**Exercise tasks:**
(A) In the Navier-Stokes passage, write out the part that opens with the words containing "Navier-Stokes existence and smoothness is" and closes with "point) after a finite amount of time.", switching "Clay Millennium Problems" to "Millennium Prize Problems".
(B) Answer these questions about the Navier-Stokes passage:
(i) Which two problems does it name alongside Navier-Stokes among the seven Clay Millennium Problems?
(ii) Whose earlier construction does Tao build on?
(iii) For what version of the Navier-Stokes equations does Tao show the construction is possible?

**Given passage:**
···

Navier-Stokes existence and smoothness is one of the seven Clay Millennium Problems (alongside P vs. NP, the Riemann Hypothesis, etc). The problem asks whether the standard, classical differential equations for three-dimensional fluid flow are well-behaved, in the sense of not “blowing up” (e.g., concentrating infinite energy on a single point) after a finite amount of time.
Expanding on ideas from his earlier blog posts and papers about Navier-Stokes (see here for the gentlest of them), Tao argues that the Navier-Stokes problem is closely related to the question of whether or not it’s possible to “build a fault-tolerant universal computer out of water.” Why? Well, it’s not the computational universality per se that matters, but if you could use fluid flow to construct general enough computing elements—resistors, capacitors, transistors, etc.—then you could use those elements to recursively shift the energy in a given region into a region half the size, and from there to a region a quarter the size, and so on, faster and faster, until you got infinite energy density after a finite amount of time.
Strikingly, building on an earlier construction by Katz and Pavlovic, Tao shows that this is actually possible for an “averaged” version of the Navier-Stokes equations! So at the least, any proof of existence and smoothness for the real Navier-Stokes equations will need to “notice” the difference between the real and averaged versions. In his paper, though, Tao hints at the possibility (or dare one say likelihood?) that the truth might go the other way. That is, maybe the “universal computer” construction can be ported from the averaged Navier-Stokes equations to the real ones. In that case, we’d have blowup in finite time for the real equations, and a negative solution to the Navier-Stokes existence and smoothness problem. Of course, such a result wouldn’t imply that real, physical water was in any danger of “blowing up”! It would simply mean that the discrete nature of water (i.e., the fact that it’s made of H2O molecules, rather than being infinitely divisible) was essential to understanding its stability given arbitrary initial conditions.

···

**Provided records:**
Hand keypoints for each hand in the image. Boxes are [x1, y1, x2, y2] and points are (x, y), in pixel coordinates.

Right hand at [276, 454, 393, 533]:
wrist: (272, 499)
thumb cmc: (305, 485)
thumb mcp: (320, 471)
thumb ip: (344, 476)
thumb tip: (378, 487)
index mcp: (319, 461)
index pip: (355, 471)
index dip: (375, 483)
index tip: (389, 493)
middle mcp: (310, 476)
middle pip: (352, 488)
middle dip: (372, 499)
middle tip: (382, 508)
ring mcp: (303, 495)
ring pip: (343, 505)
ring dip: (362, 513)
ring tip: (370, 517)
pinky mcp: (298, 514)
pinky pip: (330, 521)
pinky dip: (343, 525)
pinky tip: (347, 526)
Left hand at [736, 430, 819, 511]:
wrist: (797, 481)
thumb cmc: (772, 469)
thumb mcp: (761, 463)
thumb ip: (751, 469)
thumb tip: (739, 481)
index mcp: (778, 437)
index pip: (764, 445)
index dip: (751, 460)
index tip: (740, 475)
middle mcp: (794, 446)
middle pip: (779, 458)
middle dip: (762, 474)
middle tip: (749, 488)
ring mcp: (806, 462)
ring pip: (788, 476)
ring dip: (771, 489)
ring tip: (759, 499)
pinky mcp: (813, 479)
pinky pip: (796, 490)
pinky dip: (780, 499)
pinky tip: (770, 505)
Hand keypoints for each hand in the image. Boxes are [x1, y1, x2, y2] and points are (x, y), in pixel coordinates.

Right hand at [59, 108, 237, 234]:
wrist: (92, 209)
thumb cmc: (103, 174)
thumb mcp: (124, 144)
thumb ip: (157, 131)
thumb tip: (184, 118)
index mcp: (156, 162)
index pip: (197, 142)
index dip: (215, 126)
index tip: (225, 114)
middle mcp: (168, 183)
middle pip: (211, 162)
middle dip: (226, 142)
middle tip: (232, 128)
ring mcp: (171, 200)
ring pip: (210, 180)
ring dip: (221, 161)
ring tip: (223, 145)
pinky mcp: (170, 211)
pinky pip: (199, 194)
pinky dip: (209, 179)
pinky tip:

···

**Results:**
(A)
Navier-Stokes existence and smoothness is one of the seven Millennium Prize Problems (alongside P vs. NP, the Riemann Hypothesis, etc). The problem asks whether the standard, classical differential equations for three-dimensional fluid flow are well-behaved, in the sense of not “blowing up” (e.g., concentrating infinite energy on a single point) after a finite amount of time.

(B)
(i) P vs. NP and the Riemann Hypothesis.
(ii) Katz and Pavlovic's.
(iii) An "averaged" version.